Tapi Abraham Samad telah dirugikan melalui pemikiran obsenitas lawannya karena tuduhannya terlalu sepele untuk dijadikan dakwaan pelanggaran hukum. Ah, kenapa pemerintah dan masyarakat anti korupsi tak gigih mati-matian melawan cara-cara curang dan fitnah seperti itu? Karena biarpun sedikit pegiat anti korupsi kalau tak mau mengalah terhadap mafia hukum, niscaya perjuangannya akan mewujud. Karena siapa yang tak menginginkan kebenaran itu yang menang? Sedangkan Tuhan juga tak mungkin tinggal diam.

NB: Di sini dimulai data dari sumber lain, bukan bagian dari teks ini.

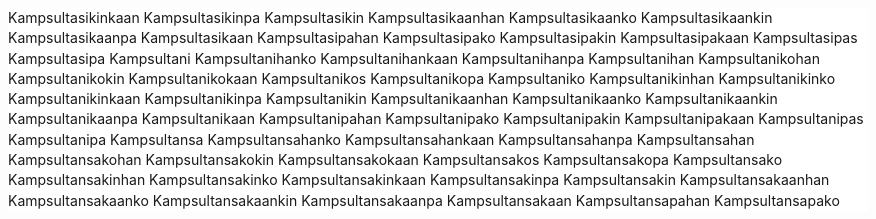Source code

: Kampsultasikinkaan
Kampsultasikinpa
Kampsultasikin
Kampsultasikaanhan
Kampsultasikaanko
Kampsultasikaankin
Kampsultasikaanpa
Kampsultasikaan
Kampsultasipahan
Kampsultasipako
Kampsultasipakin
Kampsultasipakaan
Kampsultasipas
Kampsultasipa
Kampsultani
Kampsultanihanko
Kampsultanihankaan
Kampsultanihanpa
Kampsultanihan
Kampsultanikohan
Kampsultanikokin
Kampsultanikokaan
Kampsultanikos
Kampsultanikopa
Kampsultaniko
Kampsultanikinhan
Kampsultanikinko
Kampsultanikinkaan
Kampsultanikinpa
Kampsultanikin
Kampsultanikaanhan
Kampsultanikaanko
Kampsultanikaankin
Kampsultanikaanpa
Kampsultanikaan
Kampsultanipahan
Kampsultanipako
Kampsultanipakin
Kampsultanipakaan
Kampsultanipas
Kampsultanipa
Kampsultansa
Kampsultansahanko
Kampsultansahankaan
Kampsultansahanpa
Kampsultansahan
Kampsultansakohan
Kampsultansakokin
Kampsultansakokaan
Kampsultansakos
Kampsultansakopa
Kampsultansako
Kampsultansakinhan
Kampsultansakinko
Kampsultansakinkaan
Kampsultansakinpa
Kampsultansakin
Kampsultansakaanhan
Kampsultansakaanko
Kampsultansakaankin
Kampsultansakaanpa
Kampsultansakaan
Kampsultansapahan
Kampsultansapako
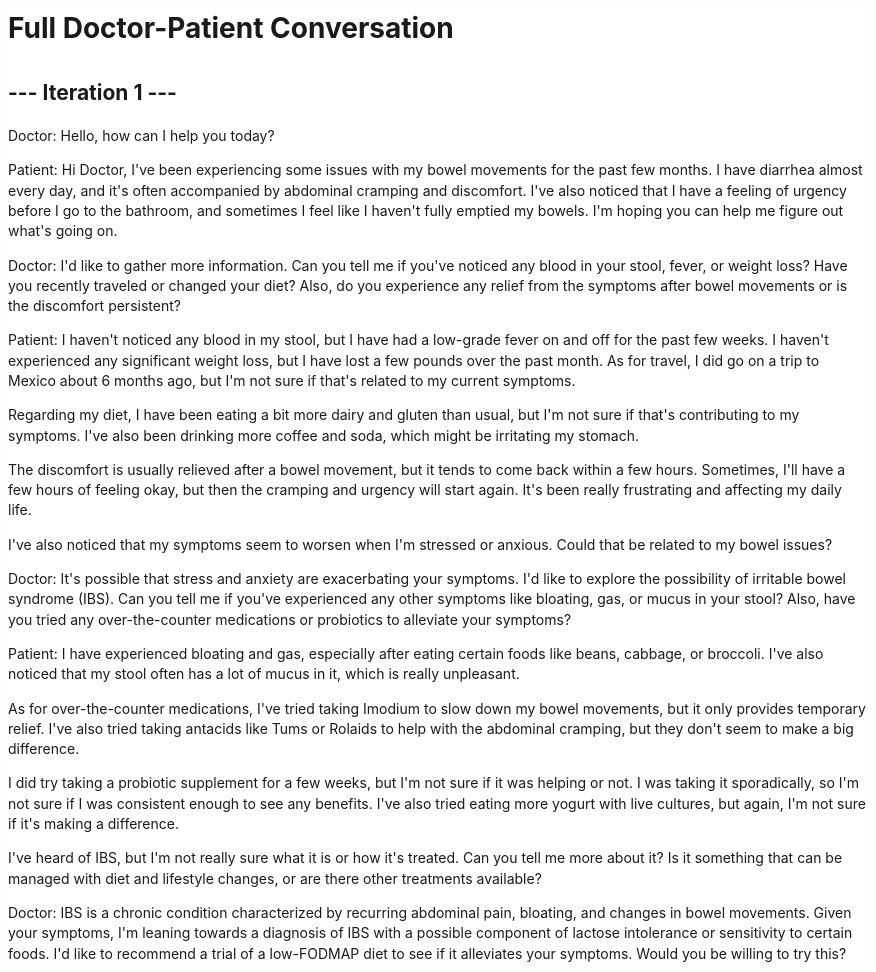 # Full Doctor-Patient Conversation


 ## --- Iteration 1 ---

Doctor: Hello, how can I help you today? 

Patient: Hi Doctor, I've been experiencing some issues with my bowel movements for the past few months. I have diarrhea almost every day, and it's often accompanied by abdominal cramping and discomfort. I've also noticed that I have a feeling of urgency before I go to the bathroom, and sometimes I feel like I haven't fully emptied my bowels. I'm hoping you can help me figure out what's going on.

Doctor: I'd like to gather more information. Can you tell me if you've noticed any blood in your stool, fever, or weight loss? Have you recently traveled or changed your diet? Also, do you experience any relief from the symptoms after bowel movements or is the discomfort persistent?

Patient: I haven't noticed any blood in my stool, but I have had a low-grade fever on and off for the past few weeks. I haven't experienced any significant weight loss, but I have lost a few pounds over the past month. As for travel, I did go on a trip to Mexico about 6 months ago, but I'm not sure if that's related to my current symptoms.

Regarding my diet, I have been eating a bit more dairy and gluten than usual, but I'm not sure if that's contributing to my symptoms. I've also been drinking more coffee and soda, which might be irritating my stomach.

The discomfort is usually relieved after a bowel movement, but it tends to come back within a few hours. Sometimes, I'll have a few hours of feeling okay, but then the cramping and urgency will start again. It's been really frustrating and affecting my daily life.

I've also noticed that my symptoms seem to worsen when I'm stressed or anxious. Could that be related to my bowel issues?

Doctor: It's possible that stress and anxiety are exacerbating your symptoms. I'd like to explore the possibility of irritable bowel syndrome (IBS). Can you tell me if you've experienced any other symptoms like bloating, gas, or mucus in your stool? Also, have you tried any over-the-counter medications or probiotics to alleviate your symptoms?

Patient: I have experienced bloating and gas, especially after eating certain foods like beans, cabbage, or broccoli. I've also noticed that my stool often has a lot of mucus in it, which is really unpleasant.

As for over-the-counter medications, I've tried taking Imodium to slow down my bowel movements, but it only provides temporary relief. I've also tried taking antacids like Tums or Rolaids to help with the abdominal cramping, but they don't seem to make a big difference.

I did try taking a probiotic supplement for a few weeks, but I'm not sure if it was helping or not. I was taking it sporadically, so I'm not sure if I was consistent enough to see any benefits. I've also tried eating more yogurt with live cultures, but again, I'm not sure if it's making a difference.

I've heard of IBS, but I'm not really sure what it is or how it's treated. Can you tell me more about it? Is it something that can be managed with diet and lifestyle changes, or are there other treatments available?

Doctor: IBS is a chronic condition characterized by recurring abdominal pain, bloating, and changes in bowel movements. Given your symptoms, I'm leaning towards a diagnosis of IBS with a possible component of lactose intolerance or sensitivity to certain foods. I'd like to recommend a trial of a low-FODMAP diet to see if it alleviates your symptoms. Would you be willing to try this?
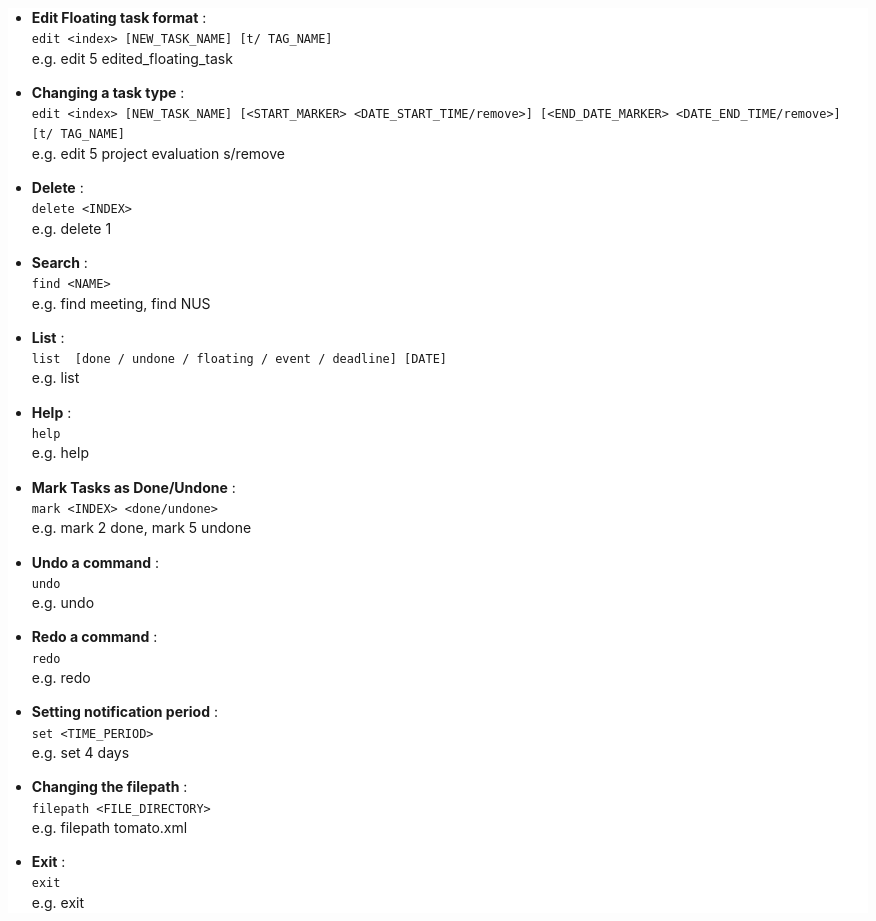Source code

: * **Edit Floating task format** : <br>
   `edit <index> [NEW_TASK_NAME] [t/ TAG_NAME] ` <br>
    e.g. edit 5 edited_floating_task

* **Changing a task type** : <br>
`edit <index> [NEW_TASK_NAME] [<START_MARKER> <DATE_START_TIME/remove>] [<END_DATE_MARKER> <DATE_END_TIME/remove>] [t/ TAG_NAME]`<br>
   e.g. edit 5 project evaluation s/remove
   
* **Delete** : <br>
   `delete <INDEX>` <br>
   e.g. delete 1

* **Search** : <br>
   `find <NAME> ` <br>
   e.g. find meeting, find NUS

* **List** : <br>
   `list  [done / undone / floating / event / deadline] [DATE]` <br>
    e.g. list

* **Help** : <br>
   `help` <br>
    e.g. help

* **Mark Tasks as Done/Undone** : <br>
   `mark <INDEX> <done/undone>` <br>
   e.g. mark 2 done, mark 5 undone

* **Undo a command** : <br>
   `undo` <br>
   e.g. undo

* **Redo a command** : <br>
   `redo` <br>
   e.g. redo

* **Setting notification period** : <br>
   `set <TIME_PERIOD>` <br>
   e.g. set 4 days
   
* **Changing the filepath** : <br>
   `filepath <FILE_DIRECTORY>` <br>
   e.g. filepath tomato.xml
   
* **Exit** : <br>
   `exit` <br>
   e.g. exit
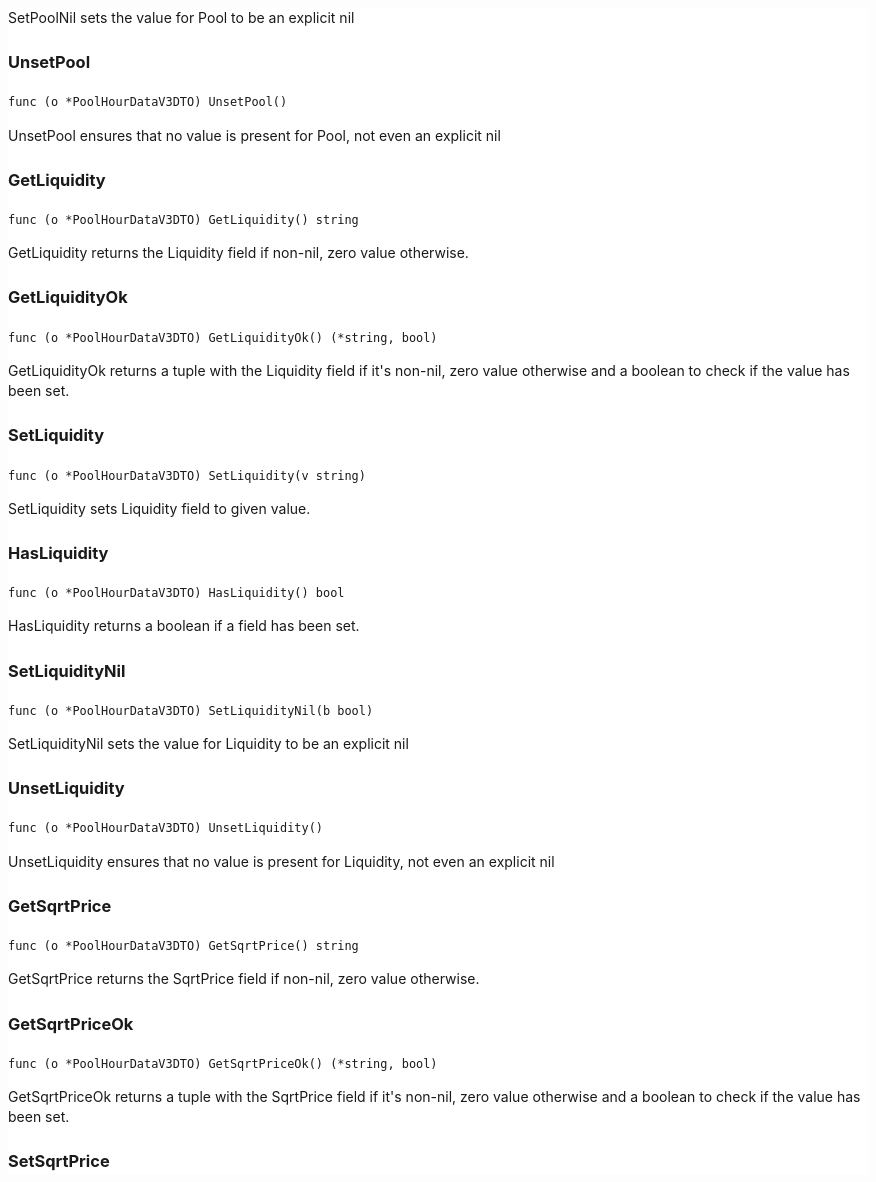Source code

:  SetPoolNil sets the value for Pool to be an explicit nil

### UnsetPool
`func (o *PoolHourDataV3DTO) UnsetPool()`

UnsetPool ensures that no value is present for Pool, not even an explicit nil
### GetLiquidity

`func (o *PoolHourDataV3DTO) GetLiquidity() string`

GetLiquidity returns the Liquidity field if non-nil, zero value otherwise.

### GetLiquidityOk

`func (o *PoolHourDataV3DTO) GetLiquidityOk() (*string, bool)`

GetLiquidityOk returns a tuple with the Liquidity field if it's non-nil, zero value otherwise
and a boolean to check if the value has been set.

### SetLiquidity

`func (o *PoolHourDataV3DTO) SetLiquidity(v string)`

SetLiquidity sets Liquidity field to given value.

### HasLiquidity

`func (o *PoolHourDataV3DTO) HasLiquidity() bool`

HasLiquidity returns a boolean if a field has been set.

### SetLiquidityNil

`func (o *PoolHourDataV3DTO) SetLiquidityNil(b bool)`

 SetLiquidityNil sets the value for Liquidity to be an explicit nil

### UnsetLiquidity
`func (o *PoolHourDataV3DTO) UnsetLiquidity()`

UnsetLiquidity ensures that no value is present for Liquidity, not even an explicit nil
### GetSqrtPrice

`func (o *PoolHourDataV3DTO) GetSqrtPrice() string`

GetSqrtPrice returns the SqrtPrice field if non-nil, zero value otherwise.

### GetSqrtPriceOk

`func (o *PoolHourDataV3DTO) GetSqrtPriceOk() (*string, bool)`

GetSqrtPriceOk returns a tuple with the SqrtPrice field if it's non-nil, zero value otherwise
and a boolean to check if the value has been set.

### SetSqrtPrice
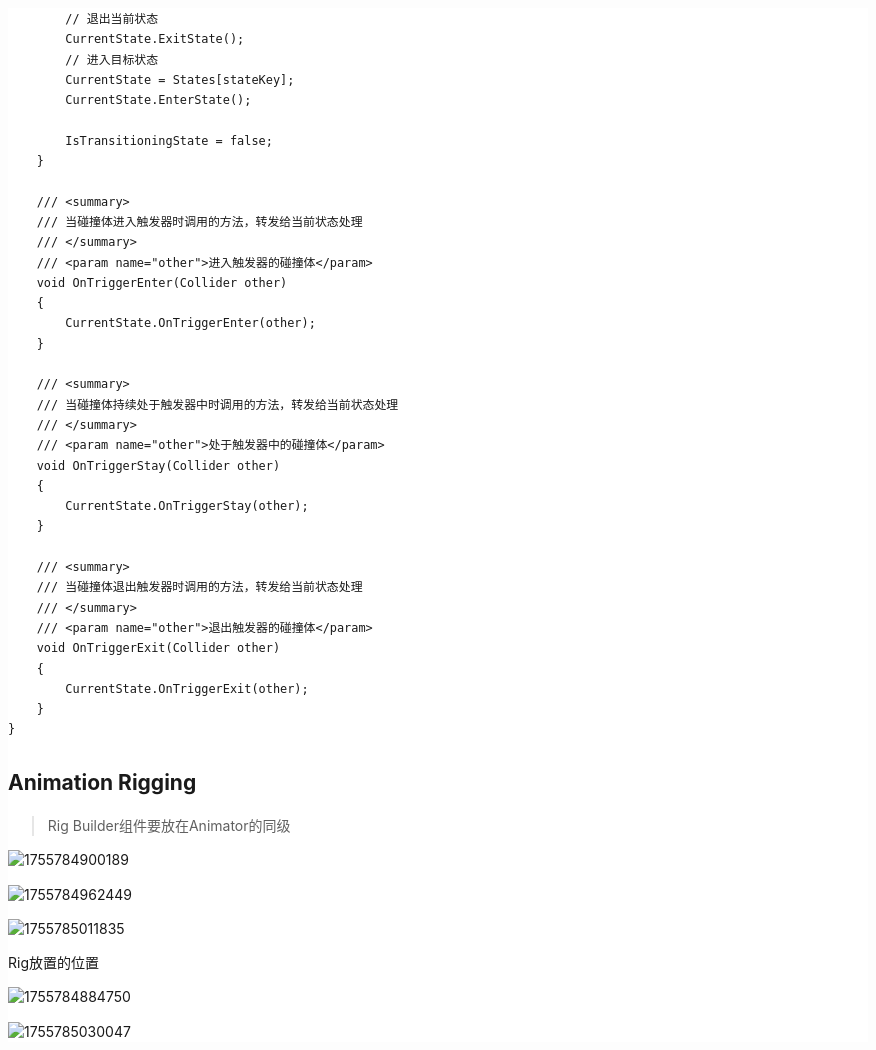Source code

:             // 退出当前状态
            CurrentState.ExitState();
            // 进入目标状态
            CurrentState = States[stateKey];
            CurrentState.EnterState();
    
            IsTransitioningState = false;
        }
    
        /// <summary>
        /// 当碰撞体进入触发器时调用的方法，转发给当前状态处理
        /// </summary>
        /// <param name="other">进入触发器的碰撞体</param>
        void OnTriggerEnter(Collider other)
        {
            CurrentState.OnTriggerEnter(other);
        }
    
        /// <summary>
        /// 当碰撞体持续处于触发器中时调用的方法，转发给当前状态处理
        /// </summary>
        /// <param name="other">处于触发器中的碰撞体</param>
        void OnTriggerStay(Collider other)
        {
            CurrentState.OnTriggerStay(other);
        }
    
        /// <summary>
        /// 当碰撞体退出触发器时调用的方法，转发给当前状态处理
        /// </summary>
        /// <param name="other">退出触发器的碰撞体</param>
        void OnTriggerExit(Collider other)
        {
            CurrentState.OnTriggerExit(other);
        }
    }
    

Animation Rigging
-----------------

> Rig Builder组件要放在Animator的同级

![1755784900189](https://img2024.cnblogs.com/blog/3614909/202508/3614909-20250822053816105-338026225.png)

![1755784962449](https://img2024.cnblogs.com/blog/3614909/202508/3614909-20250822053816415-2142758309.png)

![1755785011835](https://img2024.cnblogs.com/blog/3614909/202508/3614909-20250822053816722-1091885840.png)

Rig放置的位置

![1755784884750](https://img2024.cnblogs.com/blog/3614909/202508/3614909-20250822053817119-890067986.png)

![1755785030047](https://img2024.cnblogs.com/blog/3614909/202508/3614909-20250822053817362-993366441.png)
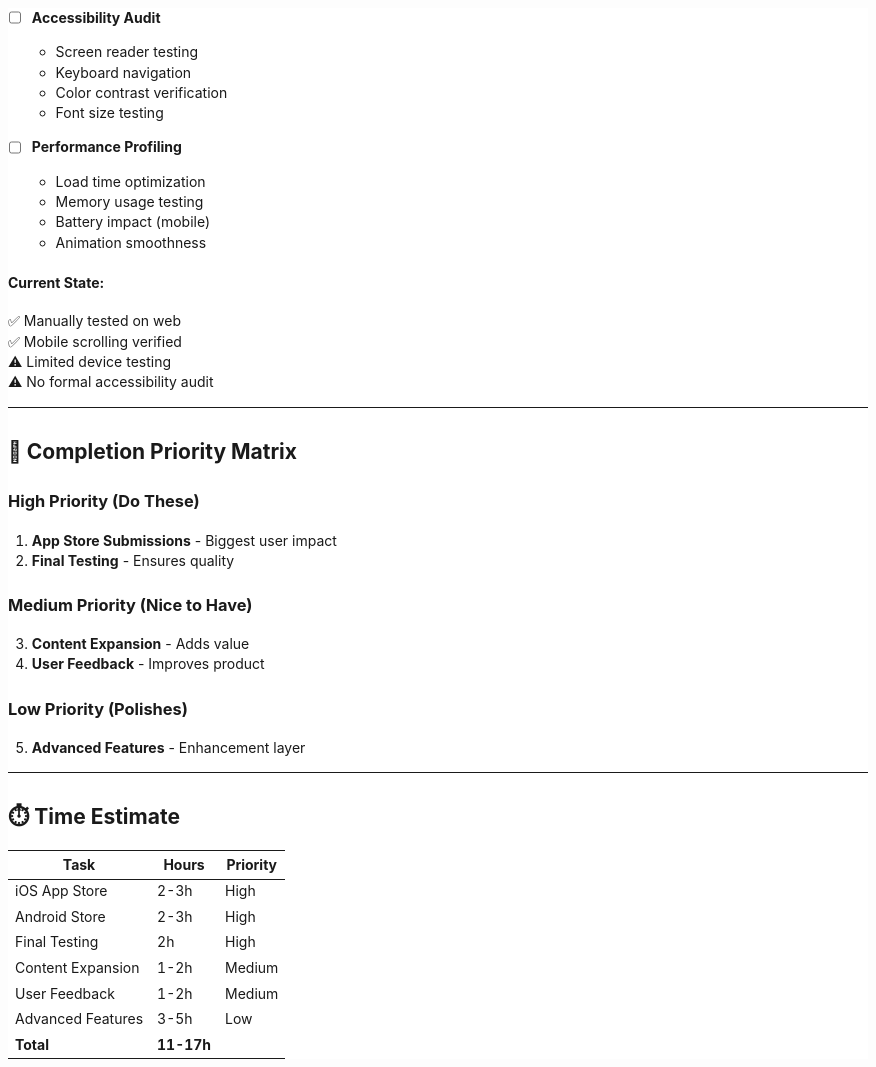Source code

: - [ ] **Accessibility Audit**
  - Screen reader testing
  - Keyboard navigation
  - Color contrast verification
  - Font size testing

- [ ] **Performance Profiling**
  - Load time optimization
  - Memory usage testing
  - Battery impact (mobile)
  - Animation smoothness

#### Current State:
✅ Manually tested on web  
✅ Mobile scrolling verified  
⚠️ Limited device testing  
⚠️ No formal accessibility audit

---

## 🎯 Completion Priority Matrix

### High Priority (Do These)
1. **App Store Submissions** - Biggest user impact
2. **Final Testing** - Ensures quality

### Medium Priority (Nice to Have)
3. **Content Expansion** - Adds value
4. **User Feedback** - Improves product

### Low Priority (Polishes)
5. **Advanced Features** - Enhancement layer

---

## ⏱️ Time Estimate

| Task | Hours | Priority |
|------|-------|----------|
| iOS App Store | 2-3h | High |
| Android Store | 2-3h | High |
| Final Testing | 2h | High |
| Content Expansion | 1-2h | Medium |
| User Feedback | 1-2h | Medium |
| Advanced Features | 3-5h | Low |
| **Total** | **11-17h** | |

Demikian sekarang ini fenomena kerancuan hukum semacam itu jelas telah membuntu hukum. Silang pendapat para ahli hukum dan para tokoh, tak lain adalah pertunjukan kerancuan tersebut yang semakin larut. Maka nyaris semua kebenaran tak bisa terjamin bisa dipercaya.

Kehidupan manusia penuh fitnah dan dusta yang melingkar-lingkar. Oleh karena itu, Tuhan mendatangkan Surga dan Malaikat-Nya untuk memurnikan suara hati nurani manusia kembali. Demikian Tuhan kembali berwahyu. Untuk itu, Tuhan ingin menunjukkan Perhatian-Nya kepada umat manusia yang sedang konyol kehilangan sense dan tak bisa saling mempercayai.

Maka jangan janggalkan Kewahyuan yang sedang turun sekarang ini. Inilah pencerahan yang diadakan untuk manusia agar bisa kembali peka terhadap suara hati nuraninya. Demikian kami jelaskan bahwa peluruhan komunikasi Ruh Tuhan kepada semua makhluk ciptaan Tuhan sudah merupakan hukum alam. Bahwa siapa-siapa yang menginginkan kebenaran dan memperjuangkannya dengan sigap dan serius tanpa patah perlawanan, maka niscaya mereka akan terasah hati nuraninya mendengarkan suara malaikat memberikan petunjuk dan arahan dari Tuhan.

Adapun dalam hati sanubari setiap manusia, terdapat rongga yang dapat terpakai sebagai ruang komunikasi dengan Tuhan. Dan dalam kesadaran titik terendah pun, umat manusia masih selalu mengharap Kehadiran Tuhan dalam diri mereka, kecuali mereka yang atheis.